**SET PROBLEM**
List every attorney named in the court opinion below, for either party.

**EXTRACT TO READ**
** BEGIN **

Jacobowitz v. Thomson, 258.

Citation141 F.2d 72
Decision Date07 March 1944
Docket NumberNo. 258.,258.
PartiesJACOBOWITZ v. THOMSON.
CourtUnited States Courts of Appeals. United States Court of Appeals (2nd Circuit)

Benjamin H. Siff, of New York City (Nathan Cooper, of New York City, on the brief), for plaintiff-appellant.

James B. O'Shaughnessy, of Chicago, Ill. (John B. Doyle, of New York City, and Drennan J. Slater, of Chicago, Ill., on the brief), for defendant-appellee.

Before SWAN, CHASE, and CLARK, Circuit Judges.

CLARK, Circuit Judge.

This action was brought against the defendant, as trustee of the Chicago and North Western Railway Company, to recover damages for the wrongful death of plaintiff's intestate, Private Victor Jacobowitz, a member of the military police of the United States Army, who was struck and killed by one of defendant's trains while on duty guarding a railroad bridge across the Mississippi River between Illinois and Iowa. Plaintiff, the mother of the deceased, resides in Bronx County, New York, where the deceased also resided before his entry into the armed services. Defendant, a citizen and resident of Chicago, Illinois, was appointed trustee of the Railway by the District Court for the Northern District of Illinois, in reorganization proceedings commenced in 1935 under § 77 of the Bankruptcy Act, 11 U.S.C.A. § 205.

** END **

**DATASET EXCERPTS**
** BEGIN **

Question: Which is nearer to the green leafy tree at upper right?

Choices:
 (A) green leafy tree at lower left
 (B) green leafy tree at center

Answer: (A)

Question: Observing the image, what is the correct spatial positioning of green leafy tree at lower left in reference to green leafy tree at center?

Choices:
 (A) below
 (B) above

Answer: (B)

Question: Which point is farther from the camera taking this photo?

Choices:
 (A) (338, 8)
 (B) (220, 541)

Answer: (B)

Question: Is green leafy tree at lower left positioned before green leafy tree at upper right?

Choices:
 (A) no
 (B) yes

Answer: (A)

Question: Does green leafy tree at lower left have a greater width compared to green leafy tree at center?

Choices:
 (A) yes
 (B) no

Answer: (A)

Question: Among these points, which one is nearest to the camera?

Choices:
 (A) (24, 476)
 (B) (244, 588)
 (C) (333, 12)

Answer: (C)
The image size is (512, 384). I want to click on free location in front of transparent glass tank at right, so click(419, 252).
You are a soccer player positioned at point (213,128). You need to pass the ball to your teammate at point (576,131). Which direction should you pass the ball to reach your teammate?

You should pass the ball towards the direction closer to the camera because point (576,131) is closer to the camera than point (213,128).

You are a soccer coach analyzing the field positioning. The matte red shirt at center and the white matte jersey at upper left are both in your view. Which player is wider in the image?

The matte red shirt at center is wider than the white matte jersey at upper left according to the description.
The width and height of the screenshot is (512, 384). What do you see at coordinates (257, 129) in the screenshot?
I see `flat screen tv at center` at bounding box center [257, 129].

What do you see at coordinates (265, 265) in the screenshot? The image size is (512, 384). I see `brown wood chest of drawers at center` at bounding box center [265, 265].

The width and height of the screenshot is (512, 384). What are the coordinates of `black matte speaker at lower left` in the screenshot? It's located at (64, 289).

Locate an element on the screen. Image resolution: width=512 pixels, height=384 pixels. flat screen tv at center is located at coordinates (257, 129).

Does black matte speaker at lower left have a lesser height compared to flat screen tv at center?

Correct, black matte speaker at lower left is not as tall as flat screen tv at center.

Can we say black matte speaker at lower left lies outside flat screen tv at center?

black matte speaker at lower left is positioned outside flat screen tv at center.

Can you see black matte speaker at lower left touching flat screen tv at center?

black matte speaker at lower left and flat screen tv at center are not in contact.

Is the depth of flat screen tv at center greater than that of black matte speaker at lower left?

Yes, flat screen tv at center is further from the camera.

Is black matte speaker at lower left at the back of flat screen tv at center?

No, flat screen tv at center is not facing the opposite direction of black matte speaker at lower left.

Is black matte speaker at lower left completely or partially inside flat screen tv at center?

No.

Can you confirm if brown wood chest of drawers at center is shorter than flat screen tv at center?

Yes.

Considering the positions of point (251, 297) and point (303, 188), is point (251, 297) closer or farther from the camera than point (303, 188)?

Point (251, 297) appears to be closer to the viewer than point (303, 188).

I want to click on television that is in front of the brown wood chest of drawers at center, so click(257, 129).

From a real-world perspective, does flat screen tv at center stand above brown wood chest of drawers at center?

** END **

**IN RESPONSE**
Benjamin H. Siff, Nathan Cooper, James B. O'Shaughnessy, John B. Doyle, Drennan J. Slater